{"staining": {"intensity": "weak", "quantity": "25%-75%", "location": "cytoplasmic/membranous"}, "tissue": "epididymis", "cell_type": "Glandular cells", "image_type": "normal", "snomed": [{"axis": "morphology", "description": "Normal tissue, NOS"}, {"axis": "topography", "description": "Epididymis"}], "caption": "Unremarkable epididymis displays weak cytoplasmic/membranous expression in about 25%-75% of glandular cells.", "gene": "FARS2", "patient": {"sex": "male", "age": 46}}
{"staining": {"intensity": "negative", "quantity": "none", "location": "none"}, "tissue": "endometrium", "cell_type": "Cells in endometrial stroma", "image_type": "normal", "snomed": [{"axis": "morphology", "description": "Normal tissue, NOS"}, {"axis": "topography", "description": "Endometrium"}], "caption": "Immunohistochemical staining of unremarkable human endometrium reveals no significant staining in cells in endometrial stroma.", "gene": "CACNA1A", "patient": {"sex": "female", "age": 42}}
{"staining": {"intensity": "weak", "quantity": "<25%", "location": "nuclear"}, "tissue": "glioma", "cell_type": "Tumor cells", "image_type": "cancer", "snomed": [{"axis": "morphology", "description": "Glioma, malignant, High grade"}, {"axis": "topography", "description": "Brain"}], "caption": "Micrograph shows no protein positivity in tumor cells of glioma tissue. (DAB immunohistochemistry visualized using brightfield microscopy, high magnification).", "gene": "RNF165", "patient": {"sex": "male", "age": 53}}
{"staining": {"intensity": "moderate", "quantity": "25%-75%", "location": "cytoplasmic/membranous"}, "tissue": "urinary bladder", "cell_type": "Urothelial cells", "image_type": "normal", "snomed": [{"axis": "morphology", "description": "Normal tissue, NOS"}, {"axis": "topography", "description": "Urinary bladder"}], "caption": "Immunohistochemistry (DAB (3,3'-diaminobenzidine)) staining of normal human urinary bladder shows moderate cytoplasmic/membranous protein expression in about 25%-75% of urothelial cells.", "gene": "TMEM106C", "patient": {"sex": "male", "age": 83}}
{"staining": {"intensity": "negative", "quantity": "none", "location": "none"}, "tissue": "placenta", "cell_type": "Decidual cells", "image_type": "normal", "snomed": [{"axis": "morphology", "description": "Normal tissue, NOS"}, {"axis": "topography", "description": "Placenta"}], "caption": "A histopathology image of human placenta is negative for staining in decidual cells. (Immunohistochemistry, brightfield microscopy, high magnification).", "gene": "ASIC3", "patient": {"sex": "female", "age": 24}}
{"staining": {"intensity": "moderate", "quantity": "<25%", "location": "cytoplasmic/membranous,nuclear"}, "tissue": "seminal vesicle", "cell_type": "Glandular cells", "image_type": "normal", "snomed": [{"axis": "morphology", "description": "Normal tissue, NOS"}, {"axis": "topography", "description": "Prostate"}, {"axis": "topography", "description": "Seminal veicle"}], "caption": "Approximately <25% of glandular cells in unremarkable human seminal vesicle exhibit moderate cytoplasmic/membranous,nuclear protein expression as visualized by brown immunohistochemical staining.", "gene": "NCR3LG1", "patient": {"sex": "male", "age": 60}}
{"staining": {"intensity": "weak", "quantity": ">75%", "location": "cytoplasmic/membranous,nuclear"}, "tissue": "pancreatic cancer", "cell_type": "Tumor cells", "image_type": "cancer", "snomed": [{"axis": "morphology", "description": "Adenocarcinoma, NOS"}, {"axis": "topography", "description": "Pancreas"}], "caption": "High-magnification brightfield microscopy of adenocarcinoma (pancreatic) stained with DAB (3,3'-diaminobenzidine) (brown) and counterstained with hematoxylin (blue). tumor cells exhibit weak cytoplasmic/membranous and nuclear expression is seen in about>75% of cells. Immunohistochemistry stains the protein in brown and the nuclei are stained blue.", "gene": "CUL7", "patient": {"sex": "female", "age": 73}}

Work to be completed → From the listing above, repeat exactly the lines starting at the line that includes "(DAB (3,3'-diaminobenzidine)) staining" and ending at the line that includes "<25% of glandular", with nothing outside that span.

Result of this task →
{"staining": {"intensity": "moderate", "quantity": "25%-75%", "location": "cytoplasmic/membranous"}, "tissue": "urinary bladder", "cell_type": "Urothelial cells", "image_type": "normal", "snomed": [{"axis": "morphology", "description": "Normal tissue, NOS"}, {"axis": "topography", "description": "Urinary bladder"}], "caption": "Immunohistochemistry (DAB (3,3'-diaminobenzidine)) staining of normal human urinary bladder shows moderate cytoplasmic/membranous protein expression in about 25%-75% of urothelial cells.", "gene": "TMEM106C", "patient": {"sex": "male", "age": 83}}
{"staining": {"intensity": "negative", "quantity": "none", "location": "none"}, "tissue": "placenta", "cell_type": "Decidual cells", "image_type": "normal", "snomed": [{"axis": "morphology", "description": "Normal tissue, NOS"}, {"axis": "topography", "description": "Placenta"}], "caption": "A histopathology image of human placenta is negative for staining in decidual cells. (Immunohistochemistry, brightfield microscopy, high magnification).", "gene": "ASIC3", "patient": {"sex": "female", "age": 24}}
{"staining": {"intensity": "moderate", "quantity": "<25%", "location": "cytoplasmic/membranous,nuclear"}, "tissue": "seminal vesicle", "cell_type": "Glandular cells", "image_type": "normal", "snomed": [{"axis": "morphology", "description": "Normal tissue, NOS"}, {"axis": "topography", "description": "Prostate"}, {"axis": "topography", "description": "Seminal veicle"}], "caption": "Approximately <25% of glandular cells in unremarkable human seminal vesicle exhibit moderate cytoplasmic/membranous,nuclear protein expression as visualized by brown immunohistochemical staining.", "gene": "NCR3LG1", "patient": {"sex": "male", "age": 60}}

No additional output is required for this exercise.